Program CKG School: Membangun Budaya Kesehatan Sejak Usia Dini

by -167 Views

Pada tanggal 4 Agustus 2025, pemerintah resmi meluncurkan program Pemeriksaan Kesehatan Gratis di Sekolah (CKG Sekolah) dengan tujuan membawa pemeriksaan kesehatan dini langsung ke sekolah-sekolah untuk mendeteksi masalah kesehatan potensial pada siswa secepat mungkin – memastikan intervensi yang cepat dan efektif.

Program ini mencakup semua tingkatan sekolah, mulai dari SD hingga SMA. Di SMA 6 Tangerang Selatan, 1.225 siswa mendapatkan pemeriksaan kesehatan gratis, termasuk penilaian status gizi, kadar gula darah, hemoglobin (Hb), penglihatan, pendengaran, dan kesehatan gigi. Sebanyak 13 tenaga kesehatan – termasuk dokter, perawat, dokter gigi, dan ahli gizi – dari Puskesmas Pamulang ditugaskan untuk melaksanakan program ini.

Hasan menjelaskan bahwa program CKG berbasis sekolah tidak hanya bertujuan untuk mengidentifikasi masalah kesehatan secara dini, namun juga untuk mempromosikan kebiasaan hidup sehat melalui pendidikan yang berkelanjutan. Misalnya, siswa diajarkan cara menyikat gigi dan membersihkan telinga dengan benar.

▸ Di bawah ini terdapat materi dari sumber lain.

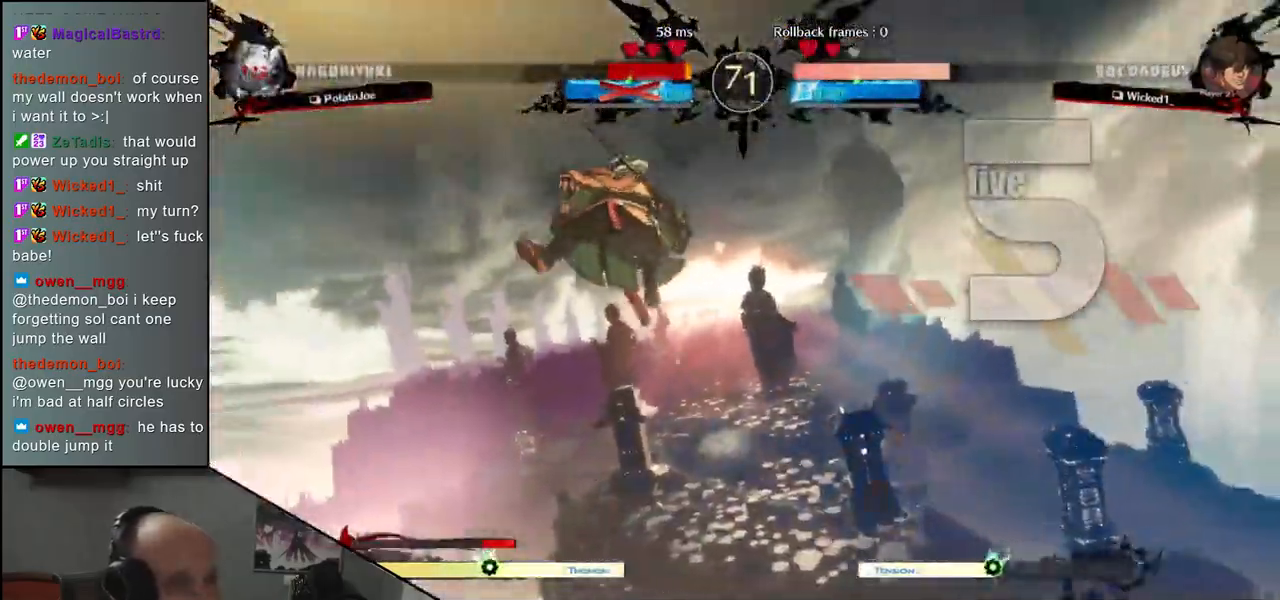
{"buttons": [], "left_stick": "right", "events": []}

Pergeseran pola pikir ini, lanjutnya, seharusnya tidak hanya berlaku di lingkungan sekolah tetapi juga masyarakat umum. “Masyarakat seharusnya mengunjungi pusat kesehatan ketika masih sehat, agar mereka bisa memahami risiko kesehatan mereka, mengadopsi gaya hidup lebih baik, dan merangkul budaya perawatan preventif,” tambahnya.

Asnawi Abdullah, Kepala Badan Kebijakan Pengembangan Kesehatan Kementerian Kesehatan, menegaskan bahwa CKG di sekolah bertujuan untuk membentuk dasar perilaku sehat sejak usia dini. Menurutnya, lebih mudah menanamkan kebiasaan hidup sehat pada siswa dibandingkan mengubah perilaku orang dewasa.

Ia berharap kebiasaan hidup sehat yang ditanamkan pada siswa hari ini akan bertahan hingga dewasa. “Itulah sebabnya kami melihat sekolah sebagai titik awal ideal untuk membangun budaya nasional yang lebih sehat,” tegasnya.

Sementara itu, Aryo Gustian Wisesa, seorang siswa kelas sepuluh di SMA 6 Tangerang Selatan dan salah satu peserta program, mengatakan bahwa ia sangat antusias mengikuti pemeriksaan kesehatan. “Saya agak gugup saat tes darah, namun setelah itu, semuanya baik-baik saja,” ujarnya sambil tersenyum.